Go to Google Postmaster Tools and verify your domain's sender reputation. Ensure SPF, DKIM, and DMARC records are properly configured in your DNS settings.

βœ… Verify: Postmaster shows "High" or "Medium" reputation (green/yellow), and SPF/DKIM tests pass.

  1. Focus on engagement metrics instead of open rates

In lemlist, track reply rate (percentage of recipients who reply) and interest rate (percentage who mark as interested). These metrics measure real engagement, not false tracking.
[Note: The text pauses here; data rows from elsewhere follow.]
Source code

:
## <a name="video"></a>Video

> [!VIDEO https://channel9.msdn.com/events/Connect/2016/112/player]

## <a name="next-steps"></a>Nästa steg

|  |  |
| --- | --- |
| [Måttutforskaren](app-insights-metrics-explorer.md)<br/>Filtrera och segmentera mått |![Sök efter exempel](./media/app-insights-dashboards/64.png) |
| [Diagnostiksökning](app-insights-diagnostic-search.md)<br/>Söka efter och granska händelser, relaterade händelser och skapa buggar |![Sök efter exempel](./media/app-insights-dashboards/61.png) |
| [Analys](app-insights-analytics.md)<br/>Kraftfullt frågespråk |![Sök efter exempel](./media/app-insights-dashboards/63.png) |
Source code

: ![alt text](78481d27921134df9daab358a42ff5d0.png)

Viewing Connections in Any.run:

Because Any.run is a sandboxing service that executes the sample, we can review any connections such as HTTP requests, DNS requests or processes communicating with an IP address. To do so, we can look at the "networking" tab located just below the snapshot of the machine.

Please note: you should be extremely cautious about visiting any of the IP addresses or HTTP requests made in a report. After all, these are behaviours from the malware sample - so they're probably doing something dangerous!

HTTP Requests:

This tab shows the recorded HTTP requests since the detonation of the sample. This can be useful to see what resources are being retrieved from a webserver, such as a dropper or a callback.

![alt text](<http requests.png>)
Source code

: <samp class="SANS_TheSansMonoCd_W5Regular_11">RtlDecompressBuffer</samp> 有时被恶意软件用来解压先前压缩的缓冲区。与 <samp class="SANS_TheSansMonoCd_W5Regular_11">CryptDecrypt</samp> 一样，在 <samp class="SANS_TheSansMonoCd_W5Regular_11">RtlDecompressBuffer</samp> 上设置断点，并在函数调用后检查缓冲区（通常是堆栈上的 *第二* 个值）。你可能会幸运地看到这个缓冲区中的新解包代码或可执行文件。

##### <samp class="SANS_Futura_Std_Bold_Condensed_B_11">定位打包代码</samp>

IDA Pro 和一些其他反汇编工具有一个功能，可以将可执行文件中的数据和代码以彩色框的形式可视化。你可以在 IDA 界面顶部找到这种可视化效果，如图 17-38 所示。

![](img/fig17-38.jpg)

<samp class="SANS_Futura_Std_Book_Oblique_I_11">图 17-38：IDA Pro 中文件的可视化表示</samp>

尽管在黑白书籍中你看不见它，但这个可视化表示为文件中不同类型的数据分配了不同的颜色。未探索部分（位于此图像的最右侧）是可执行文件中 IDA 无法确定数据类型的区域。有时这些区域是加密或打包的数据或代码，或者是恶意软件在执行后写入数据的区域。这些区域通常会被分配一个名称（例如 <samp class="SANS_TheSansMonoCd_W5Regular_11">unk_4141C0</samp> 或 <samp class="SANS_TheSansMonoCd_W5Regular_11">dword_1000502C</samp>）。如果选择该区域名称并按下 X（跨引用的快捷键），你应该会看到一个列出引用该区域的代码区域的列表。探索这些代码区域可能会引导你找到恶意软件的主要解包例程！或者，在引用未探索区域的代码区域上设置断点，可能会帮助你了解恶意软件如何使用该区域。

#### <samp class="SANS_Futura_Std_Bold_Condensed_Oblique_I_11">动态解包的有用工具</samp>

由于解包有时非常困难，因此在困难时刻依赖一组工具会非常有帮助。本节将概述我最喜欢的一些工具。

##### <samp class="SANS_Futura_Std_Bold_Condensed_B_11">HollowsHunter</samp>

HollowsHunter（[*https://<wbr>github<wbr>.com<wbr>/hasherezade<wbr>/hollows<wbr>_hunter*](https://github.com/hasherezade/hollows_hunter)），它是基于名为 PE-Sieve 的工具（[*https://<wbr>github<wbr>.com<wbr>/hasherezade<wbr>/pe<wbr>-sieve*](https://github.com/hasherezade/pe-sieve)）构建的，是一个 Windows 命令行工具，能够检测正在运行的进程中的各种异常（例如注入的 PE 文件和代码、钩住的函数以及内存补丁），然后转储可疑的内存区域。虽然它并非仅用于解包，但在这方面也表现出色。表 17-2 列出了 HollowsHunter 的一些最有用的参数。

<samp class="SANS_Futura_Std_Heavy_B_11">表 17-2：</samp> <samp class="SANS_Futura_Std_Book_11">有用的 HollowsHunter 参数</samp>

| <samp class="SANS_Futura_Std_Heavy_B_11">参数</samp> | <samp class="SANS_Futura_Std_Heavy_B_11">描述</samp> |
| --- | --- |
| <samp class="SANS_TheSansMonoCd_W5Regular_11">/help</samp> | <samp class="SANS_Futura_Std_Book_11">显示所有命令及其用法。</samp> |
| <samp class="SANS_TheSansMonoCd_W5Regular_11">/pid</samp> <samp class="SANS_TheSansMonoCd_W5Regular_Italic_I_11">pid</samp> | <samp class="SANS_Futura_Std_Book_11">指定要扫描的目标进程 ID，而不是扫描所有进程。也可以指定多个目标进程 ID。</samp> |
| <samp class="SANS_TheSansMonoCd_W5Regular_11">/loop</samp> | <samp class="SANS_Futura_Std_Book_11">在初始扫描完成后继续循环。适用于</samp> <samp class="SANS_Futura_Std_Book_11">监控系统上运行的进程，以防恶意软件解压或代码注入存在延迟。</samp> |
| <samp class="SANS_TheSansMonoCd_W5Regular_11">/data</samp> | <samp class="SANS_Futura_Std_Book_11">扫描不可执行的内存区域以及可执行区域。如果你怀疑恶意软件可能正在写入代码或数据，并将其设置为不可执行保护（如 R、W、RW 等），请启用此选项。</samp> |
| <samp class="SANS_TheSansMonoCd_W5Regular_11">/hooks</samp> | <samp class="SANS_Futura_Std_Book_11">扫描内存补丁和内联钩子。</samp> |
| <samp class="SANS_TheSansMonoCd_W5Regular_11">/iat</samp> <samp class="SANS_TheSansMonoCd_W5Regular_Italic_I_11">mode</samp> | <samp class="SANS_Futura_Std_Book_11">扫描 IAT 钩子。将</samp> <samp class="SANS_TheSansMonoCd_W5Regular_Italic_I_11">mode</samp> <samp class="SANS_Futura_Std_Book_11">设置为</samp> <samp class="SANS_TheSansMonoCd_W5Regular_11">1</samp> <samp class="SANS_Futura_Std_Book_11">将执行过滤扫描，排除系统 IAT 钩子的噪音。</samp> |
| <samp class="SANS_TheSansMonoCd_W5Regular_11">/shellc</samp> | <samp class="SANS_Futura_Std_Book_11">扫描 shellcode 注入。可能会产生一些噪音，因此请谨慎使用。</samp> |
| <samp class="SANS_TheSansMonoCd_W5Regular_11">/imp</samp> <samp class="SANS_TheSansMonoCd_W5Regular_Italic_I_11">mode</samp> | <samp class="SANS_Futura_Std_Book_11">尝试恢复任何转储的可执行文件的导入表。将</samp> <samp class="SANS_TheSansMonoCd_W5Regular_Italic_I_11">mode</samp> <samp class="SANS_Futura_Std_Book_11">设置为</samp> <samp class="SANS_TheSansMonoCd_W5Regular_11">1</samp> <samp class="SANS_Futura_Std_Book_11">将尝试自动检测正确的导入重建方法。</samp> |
Set campaign goals based on replies and meetings booked, not opens.

βœ… Verify: You're tracking and optimizing for reply rate instead of open rate.

  1. Adjust sending practices to improve deliverability

Warm up new email addresses gradually using lemlist's warmup feature. Limit daily sends to 50–100 emails per address. Personalize email content and avoid sending identical emails to large lists.

βœ… Verify: Deliverability improves, fewer bounces, more inbox placement.

Confirm It's Fixed

βœ“ Reply rate and interest rate are healthy (5%+ and 2%+ respectively)

βœ“ Bounce rate is below 5%

βœ“ Sender reputation is "High" or "Medium" in Google Postmaster Tools

βœ“ Subject line A/B tests show improved open rates

βœ“ You're tracking engagement metrics (replies, meetings) instead of relying on open rates

Why It Happens / Prevent This

Open rates are becoming unreliable due to:

Email privacy features: Apple Mail Privacy Protection, Gmail, and Outlook block tracking pixels, preventing accurate open tracking.

Spam filter bots: Some email servers open emails and click links to scan for threats, artificially inflating open/click rates without real recipient engagement.

False tracking: Multiple opens from the same recipient within seconds are often false positives caused by email clients pre-loading content.

To prevent low engagement:

  • Clean your email list regularly, remove bounces and invalid emails

  • Improve subject lines, personalize and avoid spam triggers

  • Maintain good sender reputation, configure SPF/DKIM/DMARC and warm up new addresses

  • Focus on reply rate and interest rate, these measure real engagement

Alternatives

Track clicks instead of opens: Add a call-to-action link in your email and track click rates. Clicks are harder to fake than opens and indicate genuine interest.

Use manual engagement tracking: Mark leads as "interested" or "not interested" based on their replies or behavior outside email (e.g., LinkedIn engagement, demo bookings).

Test email deliverability: Use tools like Mail-Tester or GlockApps to check if your emails land in spam folders instead of inboxes.